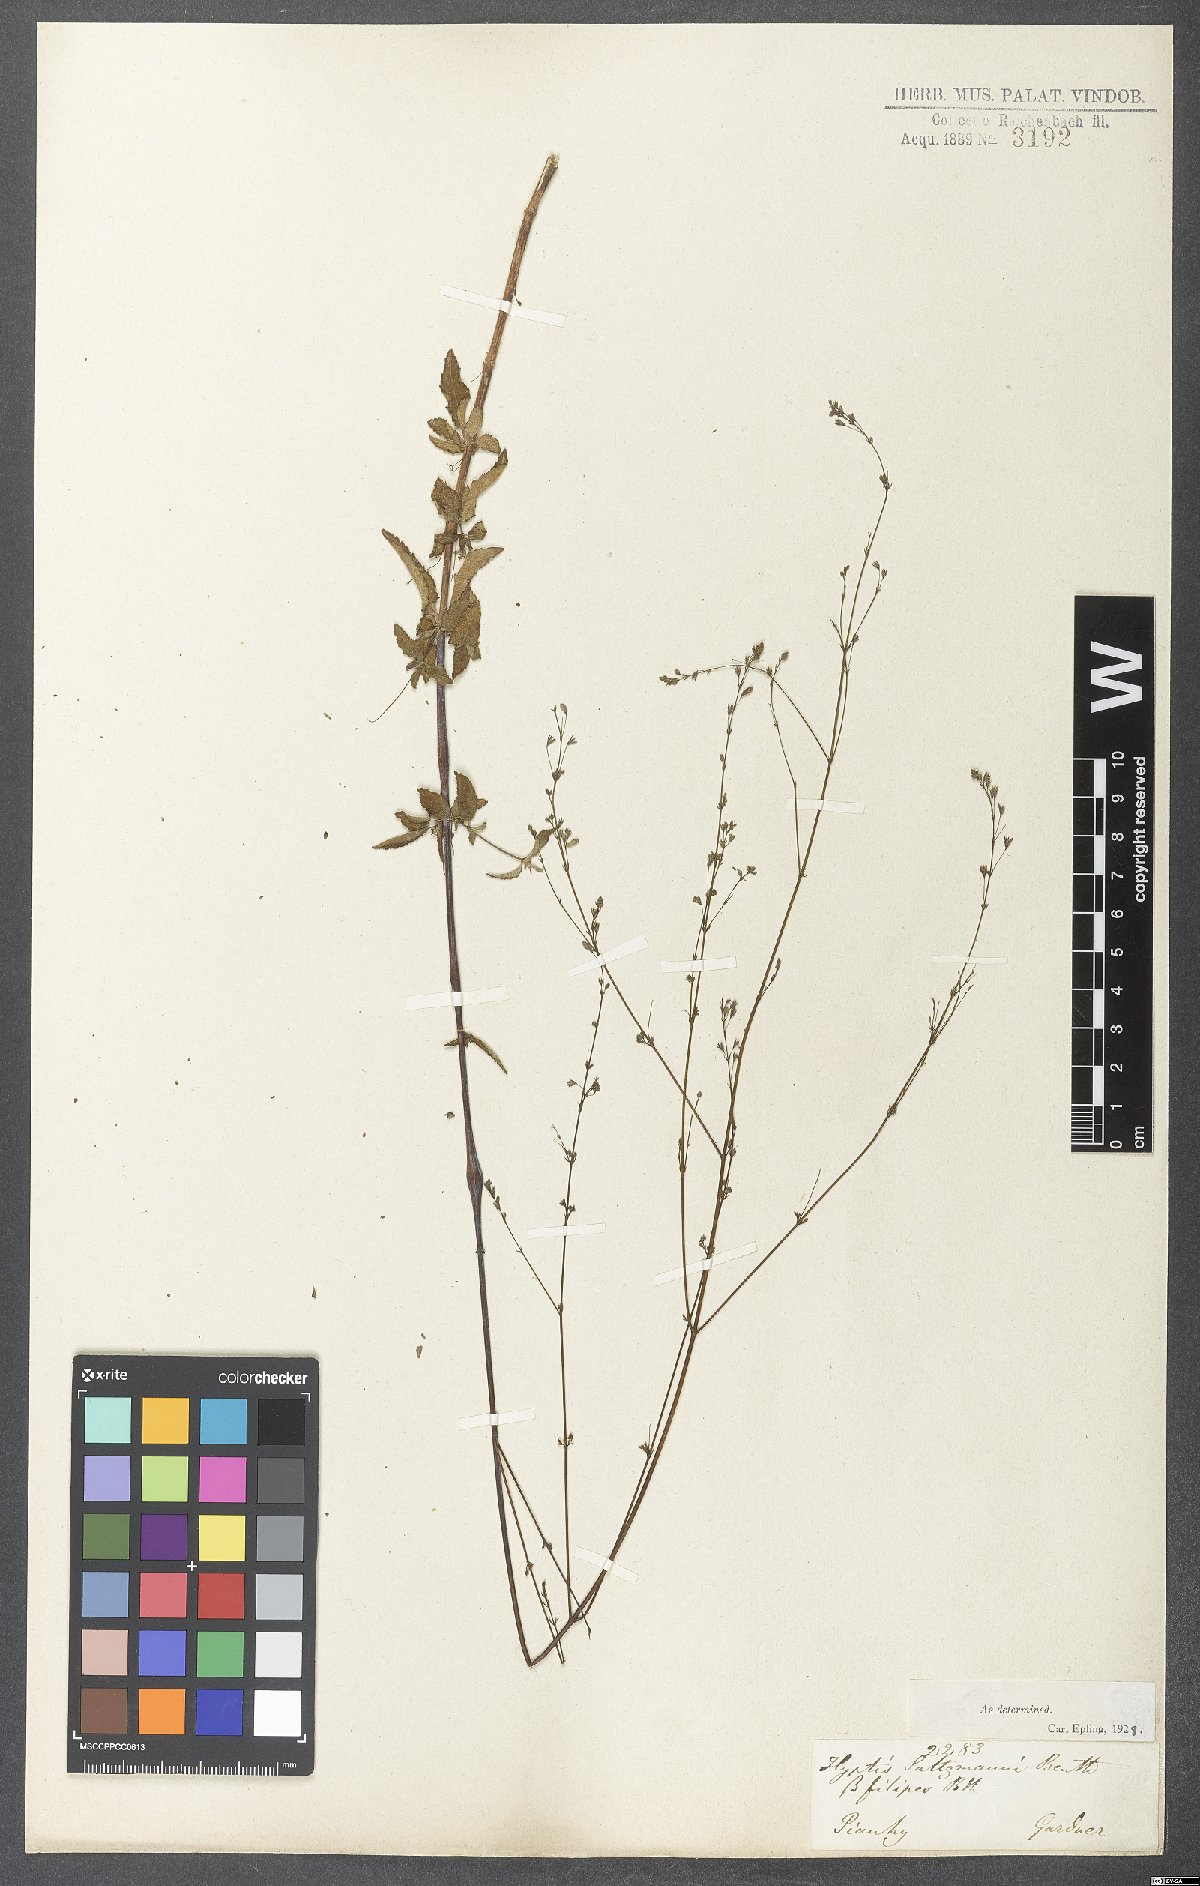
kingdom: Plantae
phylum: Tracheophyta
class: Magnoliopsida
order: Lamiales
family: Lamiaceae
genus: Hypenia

+ + + +

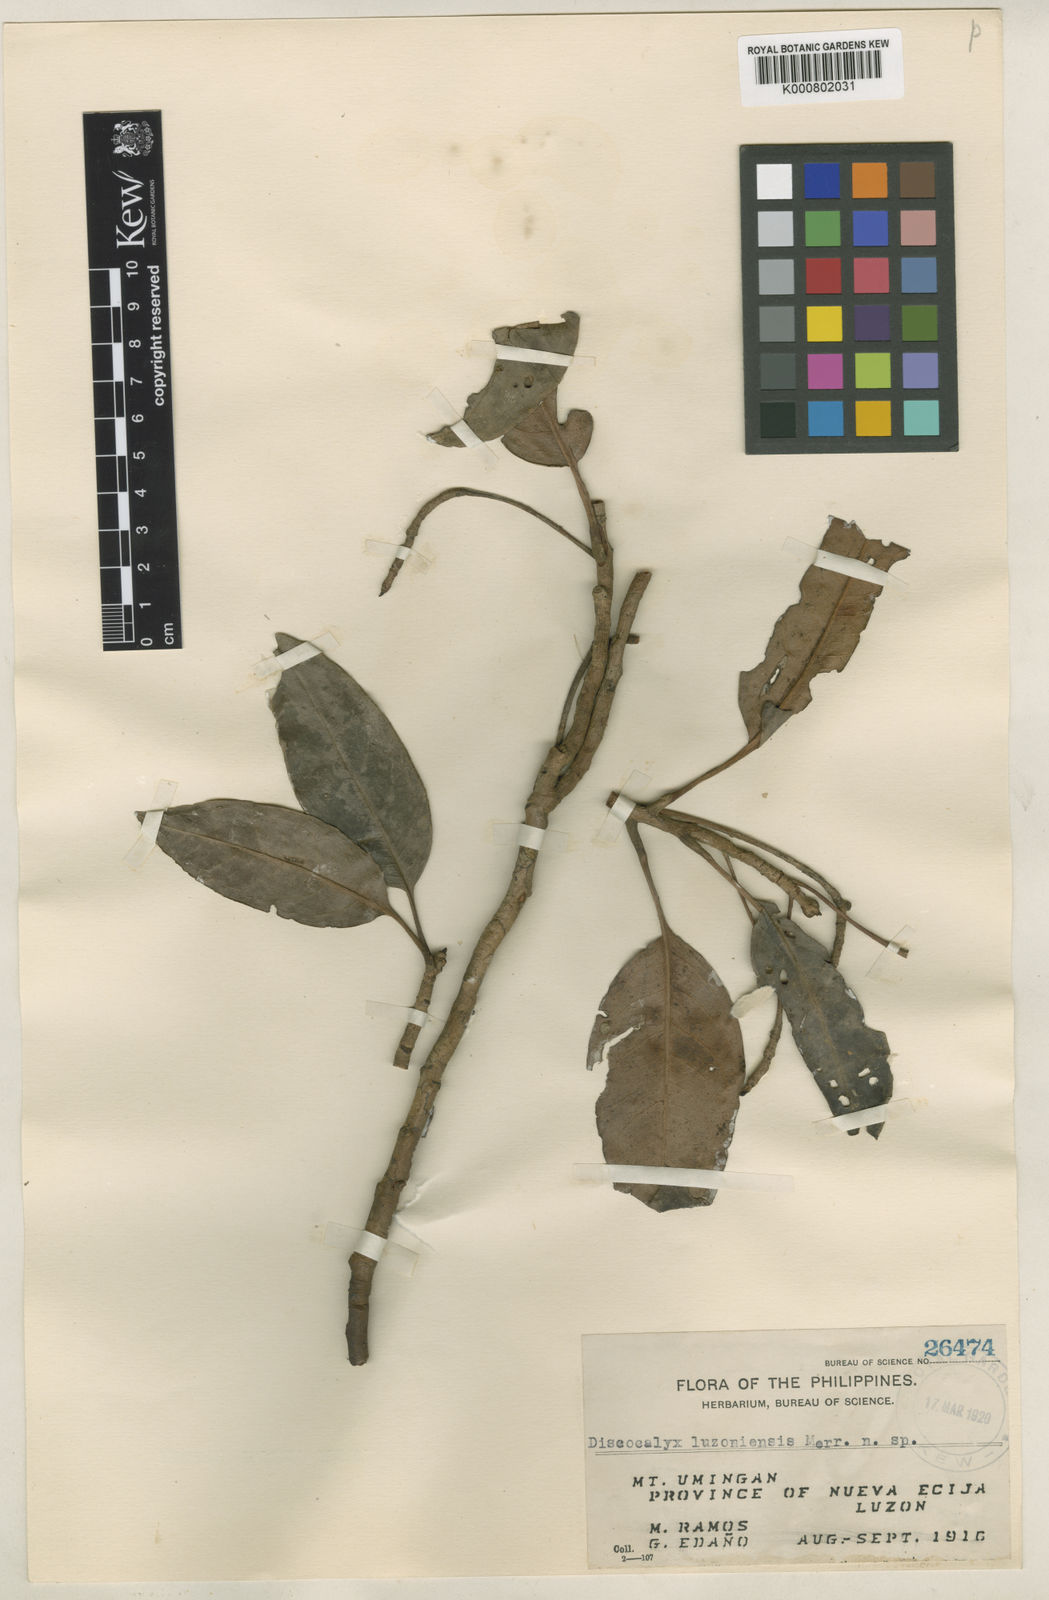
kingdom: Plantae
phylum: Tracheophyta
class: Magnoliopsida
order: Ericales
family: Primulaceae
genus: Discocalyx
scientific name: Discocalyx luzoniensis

+ + + +

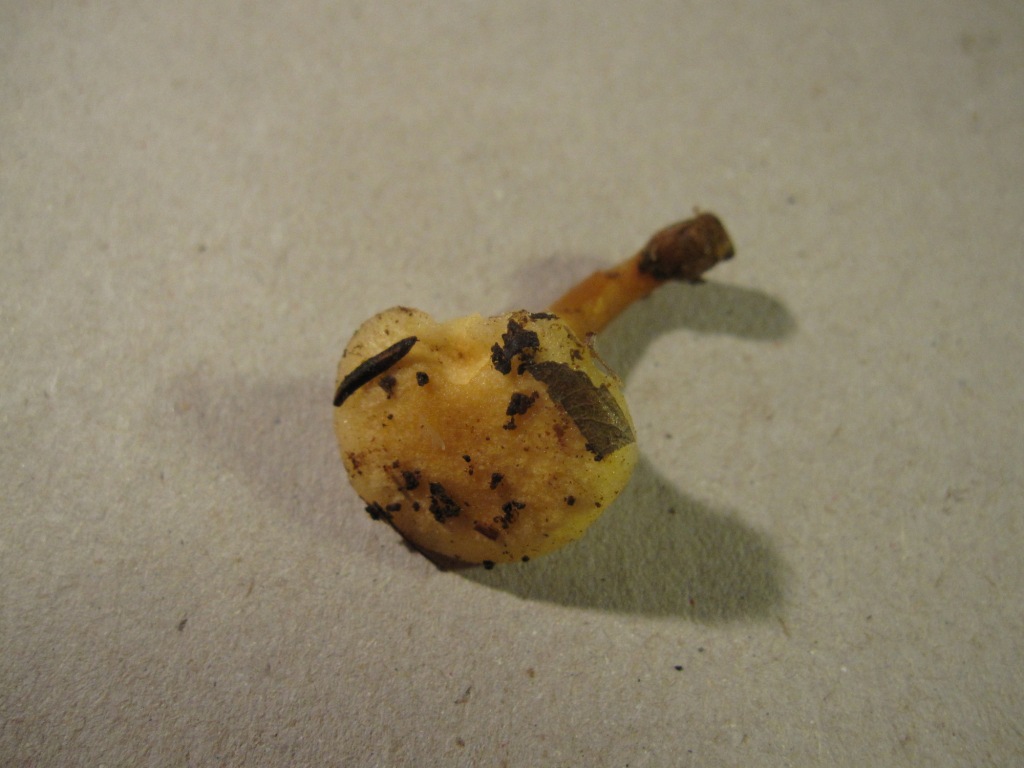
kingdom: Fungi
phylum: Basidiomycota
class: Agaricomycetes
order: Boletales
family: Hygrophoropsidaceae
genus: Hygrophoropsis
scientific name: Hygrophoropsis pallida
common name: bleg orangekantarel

+ + + +

Duplicate the material from the line with "order: Boletales" up to and including the line with "common name: bleg orangekantarel".

order: Boletales
family: Hygrophoropsidaceae
genus: Hygrophoropsis
scientific name: Hygrophoropsis pallida
common name: bleg orangekantarel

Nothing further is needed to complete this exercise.